SVMs have been applied successfully across a wide range of domains. In text classification, SVMs remain a strong baseline for spam filtering, sentiment analysis and document categorisation — their effectiveness in high-dimensional, sparse feature spaces makes them a natural fit. In bioinformatics, SVMs are used for protein classification, gene expression analysis and cancer diagnosis from microarray data. In computer vision, SVMs powered early object detection systems (notably the HOG+SVM pedestrian detector) and continue to be used where training data is limited.

In quantitative finance, SVMs have been applied to predict market direction, classify credit risk and detect fraud. The author's own research has used SVMs with financially motivated kernel functions to predict high-frequency currency movements — see the publications page for details. For problems where probabilistic outputs and sparser models are preferred, consider the Bayesian alternative: Relevance Vector Machines.

Download the full tutorial (PDF)

Frequently Asked Questions about Support Vector Machines

What is a support vector machine?

A support vector machine (SVM) is a supervised machine learning algorithm that finds the optimal hyperplane separating two classes of data by maximising the margin — the distance between the decision boundary and the nearest training points. These nearest points are called "support vectors" because they are the only data points that define the position and orientation of the hyperplane.

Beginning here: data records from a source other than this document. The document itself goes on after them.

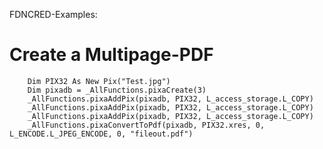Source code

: FDNCRED-Examples:

# Create a Multipage-PDF
        Dim PIX32 As New Pix("Test.jpg") 
        Dim pixadb = _AllFunctions.pixaCreate(3)
        _AllFunctions.pixaAddPix(pixadb, PIX32, L_access_storage.L_COPY)
        _AllFunctions.pixaAddPix(pixadb, PIX32, L_access_storage.L_COPY)
        _AllFunctions.pixaAddPix(pixadb, PIX32, L_access_storage.L_COPY)
        _AllFunctions.pixaConvertToPdf(pixadb, PIX32.xres, 0, L_ENCODE.L_JPEG_ENCODE, 0, "fileout.pdf")
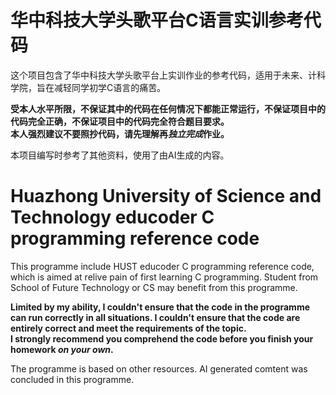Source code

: # 华中科技大学头歌平台C语言实训参考代码
这个项目包含了华中科技大学头歌平台上实训作业的参考代码，适用于未来、计科学院，旨在减轻同学初学C语言的痛苦。<br>

**受本人水平所限，不保证其中的代码在任何情况下都能正常运行，不保证项目中的代码完全正确，不保证项目中的代码完全符合题目要求。**<br>
**本人强烈建议不要照抄代码，请先理解再*独立完成*作业。<br>**

本项目编写时参考了其他资料，使用了由AI生成的内容。<br>

# Huazhong University of Science and Technology educoder C programming reference code
This programme include HUST educoder C programming reference code, which is aimed at relive pain of 
first learning C programming. Student from School of Future Technology or CS may benefit from this programme.<br>

**Limited by my ability, I couldn't ensure that the code in the programme can run correctly in all situations.
I couldn't ensure that the code are entirely correct and meet the requirements of the topic.<br>**
**I strongly recommend you comprehend the code before you finish your homework *on your own*.<br>**

The programme is based on other resources. AI generated comtent was concluded in this programme.   
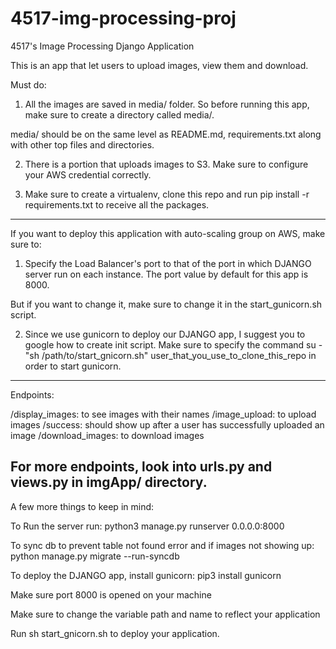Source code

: # 4517-img-processing-proj
4517's Image Processing Django Application

This is an app that let users to upload images, view them and download. 

Must do:

1. All the images are saved in media/ folder. So before running this app, make sure to create a directory called media/.

media/ should be on the same level as README.md, requirements.txt along with other top files and directories. 

2. There is a portion that uploads images to S3. Make sure to configure your AWS credential correctly. 

3. Make sure to create a virtualenv, clone this repo and run pip install -r requirements.txt to receive all the packages.

--------------------------------------------------------------------------

If you want to deploy this application with auto-scaling group on AWS, make sure to:

1. Specify the Load Balancer's port to that of the port in which DJANGO server run on each instance. The port value by default for this app is 8000. 

But if you want to change it, make sure to change it in the start_gunicorn.sh script.

2. Since we use gunicorn to deploy our DJANGO app, I suggest you to google how to create init script. Make sure to specify the command su - "sh /path/to/start_gnicorn.sh" user_that_you_use_to_clone_this_repo in order to start gunicorn. 

--------------------------------------------------------------------------
Endpoints:

/display_images: to see images with their names
/image_upload: to upload images
/success: should show up after a user has successfully uploaded an image
/download_images: to download images

For more endpoints, look into urls.py and views.py in imgApp/ directory.
--------------------------------------------------------------------------

A few more things to keep in mind:

To Run the server run:
python3 manage.py runserver 0.0.0.0:8000

To sync db to prevent table not found error and if images not showing up:
python manage.py migrate --run-syncdb

To deploy the DJANGO app, install gunicorn:
pip3 install gunicorn

Make sure port 8000 is opened on your machine

Make sure to change the variable path and name to reflect your application

Run sh start_gnicorn.sh to deploy your application.
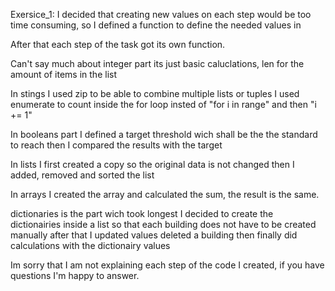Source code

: Exersice_1:
I decided that creating new values on each step would be too time consuming, so I defined a function to define the needed values in

After that each step of the task got its own function.

Can't say much about integer part its just basic caluclations, len for the amount of items in the list

In stings I used zip to be able to combine multiple lists or tuples
  I used enumerate to count inside the for loop insted of "for i in range" and then "i += 1"
  
In booleans part I defined a target threshold wich shall be the the standard to reach 
  then I compared the results with the target
  
In lists I first created a copy so the original data is not changed
  then I added, removed and sorted the list
  
In arrays I created the array and calculated the sum, the result is the same.

dictionaries is the part wich took longest
  I decided to create the dictionairies inside a list so that each building does not have to be created manually
  after that I updated values
  deleted a building
  then finally did calculations with the dictionairy values

Im sorry that I am not explaining each step of the code I created, if you have questions I'm happy to answer.
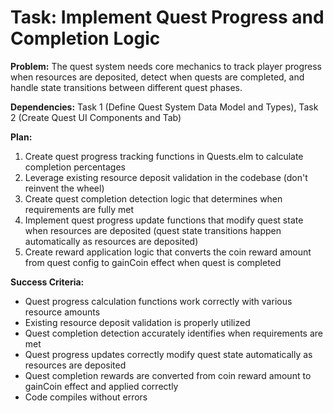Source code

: # Task: Implement Quest Progress and Completion Logic

**Problem:** The quest system needs core mechanics to track player progress when resources are deposited, detect when quests are completed, and handle state transitions between different quest phases.

**Dependencies:** Task 1 (Define Quest System Data Model and Types), Task 2 (Create Quest UI Components and Tab)

**Plan:**
1. Create quest progress tracking functions in Quests.elm to calculate completion percentages
2. Leverage existing resource deposit validation in the codebase (don't reinvent the wheel)
3. Create quest completion detection logic that determines when requirements are fully met
4. Implement quest progress update functions that modify quest state when resources are deposited (quest state transitions happen automatically as resources are deposited)
5. Create reward application logic that converts the coin reward amount from quest config to gainCoin effect when quest is completed

**Success Criteria:**
- Quest progress calculation functions work correctly with various resource amounts
- Existing resource deposit validation is properly utilized
- Quest completion detection accurately identifies when requirements are met
- Quest progress updates correctly modify quest state automatically as resources are deposited
- Quest completion rewards are converted from coin reward amount to gainCoin effect and applied correctly
- Code compiles without errors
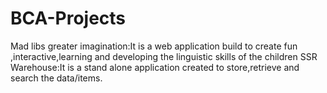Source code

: # BCA-Projects
Mad libs greater imagination:It is a web application build to create fun ,interactive,learning and developing the linguistic skills of the children 
SSR Warehouse:It is a stand alone application created to store,retrieve and search the data/items.

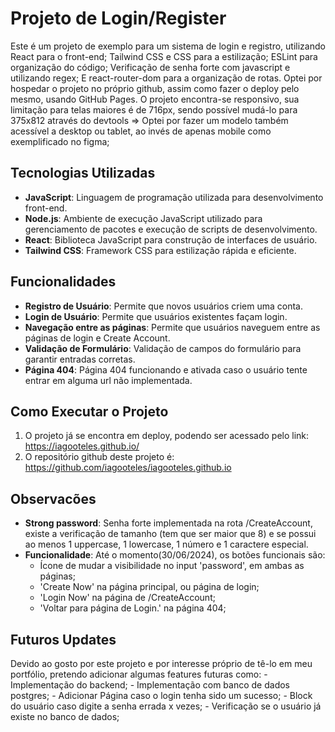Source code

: # Projeto de Login/Register

Este é um projeto de exemplo para um sistema de login e registro, utilizando React para o front-end; Tailwind CSS e CSS para a estilização; ESLint para organização do código; Verificação de senha forte com javascript e utilizando regex; E react-router-dom para a organização de rotas.
Optei por hospedar o projeto no próprio github, assim como fazer o deploy pelo mesmo, usando GitHub Pages.
O projeto encontra-se responsivo, sua limitação para telas maiores é de 716px, sendo possível mudá-lo para 375x812 através do devtools => Optei por fazer um modelo também acessível a desktop ou tablet, ao invés de apenas mobile como exemplificado no figma;

## Tecnologias Utilizadas

- **JavaScript**: Linguagem de programação utilizada para desenvolvimento front-end.
- **Node.js**: Ambiente de execução JavaScript utilizado para gerenciamento de pacotes e execução de scripts de desenvolvimento.
- **React**: Biblioteca JavaScript para construção de interfaces de usuário.
- **Tailwind CSS**: Framework CSS para estilização rápida e eficiente.

## Funcionalidades

- **Registro de Usuário**: Permite que novos usuários criem uma conta.
- **Login de Usuário**: Permite que usuários existentes façam login.
- **Navegação entre as páginas**: Permite que usuários naveguem entre as páginas de login e Create Account.
- **Validação de Formulário**: Validação de campos do formulário para garantir entradas corretas.
- **Página 404**: Página 404 funcionando e ativada caso o usuário tente entrar em alguma url não implementada.

## Como Executar o Projeto

1. O projeto já se encontra em deploy, podendo ser acessado pelo link: https://iagooteles.github.io/
2. O repositório github deste projeto é: https://github.com/iagooteles/iagooteles.github.io
   

## Observacões

- **Strong password**: Senha forte implementada na rota /CreateAccount, existe a verificação de tamanho (tem que ser maior que 8) e se possui ao menos 1 uppercase, 1 lowercase, 1 número e 1 caractere especial.
- **Funcionalidade**: Até o momento(30/06/2024), os botões funcionais são: 
    - Ícone de mudar a visibilidade no input 'password', em ambas as páginas;
    - 'Create Now' na página principal, ou página de login;
    - 'Login Now' na página de /CreateAccount;
    - 'Voltar para página de Login.' na página 404;


## Futuros Updates

Devido ao gosto por este projeto e por interesse próprio de tê-lo em meu portfólio, pretendo adicionar algumas features futuras como:
    - Implementação do backend;
    - Implementação com banco de dados postgres;
    - Adicionar Página caso o login tenha sido um sucesso;
    - Block do usuário caso digite a senha errada x vezes;
    - Verificação se o usuário já existe no banco de dados;

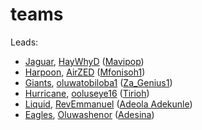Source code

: # teams

Leads:

- [Jaguar](https://github.com/orgs/hngx-org/teams/jaguars), [HayWhyD](https://github.com/HaywhyD) ([Mavipop](https://hngix.slack.com/team/U05R3P80WCE))
- [Harpoon](https://github.com/orgs/hngx-org/teams/harpoon), [AirZED](https://github.com/AirZED) ([Mfonisoh1](https://hngix.slack.com/team/U05R9P3F6GJ))
- [Giants](https://github.com/orgs/hngx-org/teams/giants), [oluwatobiloba1](https://github.com/oluwatobiloba1) ([Za_Genius1](https://hngix.slack.com/team/U05RH8R4ZGC))
- [Hurricane](https://github.com/orgs/hngx-org/teams/hurricane), [ooluseye16](https://github.com/ooluseye16) ([Tirioh](https://hngix.slack.com/team/U05R2RZJ5RC))
- [Liquid](https://github.com/orgs/hngx-org/teams/liquid), [RevEmmanuel](https://github.com/RevEmmanuel) ([Adeola Adekunle](https://hngix.slack.com/team/U05RB8C75NY))
- [Eagles](https://github.com/orgs/hngx-org/teams/eagles), [Oluwashenor](https://github.com/Oluwashenor) ([Adesina](https://hngix.slack.com/team/U05R1QNRG5C))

What is the kernel trick in SVMs?

The kernel trick allows SVMs to learn non-linear decision boundaries without explicitly computing coordinates in a high-dimensional feature space. By replacing dot products with a kernel function (such as the Gaussian RBF or polynomial kernel), the SVM implicitly operates in a much higher-dimensional space while only computing pairwise similarities in the original space. This makes non-linear classification computationally tractable.

What is the difference between hard-margin and soft-margin SVMs?

A hard-margin SVM requires that all training points are correctly classified with no points inside the margin. This only works when the data is perfectly linearly separable. A soft-margin SVM introduces slack variables that allow some points to violate the margin or be misclassified, controlled by a regularisation parameter C. Soft-margin SVMs are far more practical since real-world data is rarely perfectly separable.

When should I use support vector machines?

SVMs work well on small-to-medium sized datasets (up to tens of thousands of samples), in high-dimensional feature spaces, and when the number of features exceeds the number of samples. They are less suited to very large datasets where training time scales poorly, or where probabilistic outputs are required (consider Relevance Vector Machines for that). For tabular data, gradient-boosted trees often outperform SVMs; for image and text data at scale, deep learning is typically preferred.

How do support vector machines compare to neural networks?

SVMs have stronger theoretical guarantees (structural risk minimisation) and work well with limited training data, while neural networks excel when large amounts of data and compute are available. SVMs are convex optimisation problems with a unique global solution; neural networks have many local minima. For small datasets and structured features, SVMs often outperform neural networks. For unstructured data (images, text, audio) at scale, deep neural networks are generally superior.